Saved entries
* * * * * * *

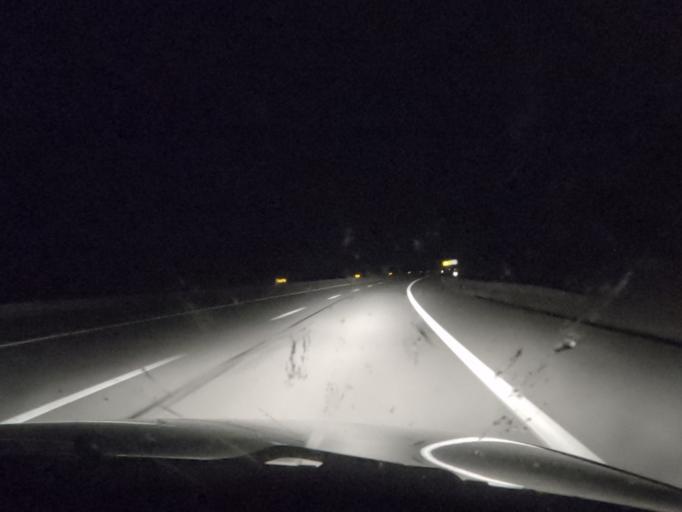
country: PT
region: Evora
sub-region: Estremoz
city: Estremoz
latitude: 38.8280
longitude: -7.6110
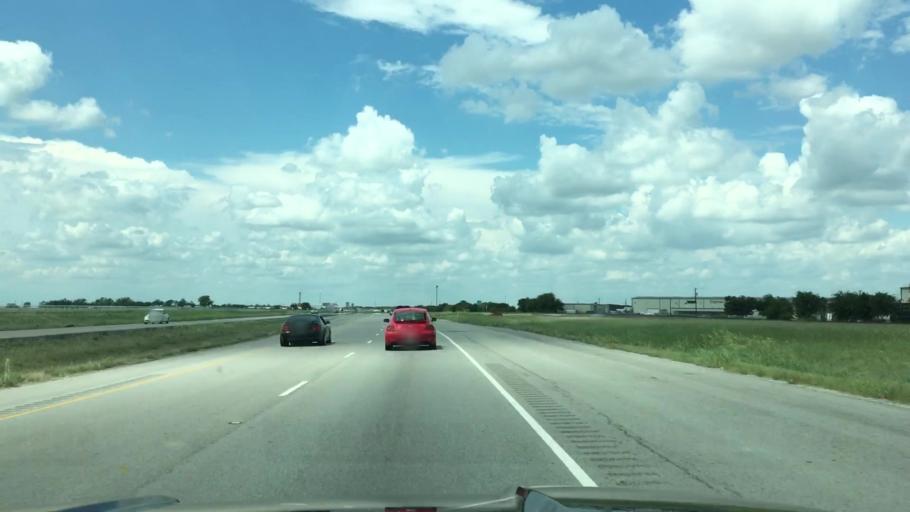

* * * * * * *

_PROBLEM TO SOLVE_. Return all of the lines above word for word, omitting the pictures.

_WRITTEN SOLUTION_.
country: PT
region: Evora
sub-region: Estremoz
city: Estremoz
latitude: 38.8280
longitude: -7.6110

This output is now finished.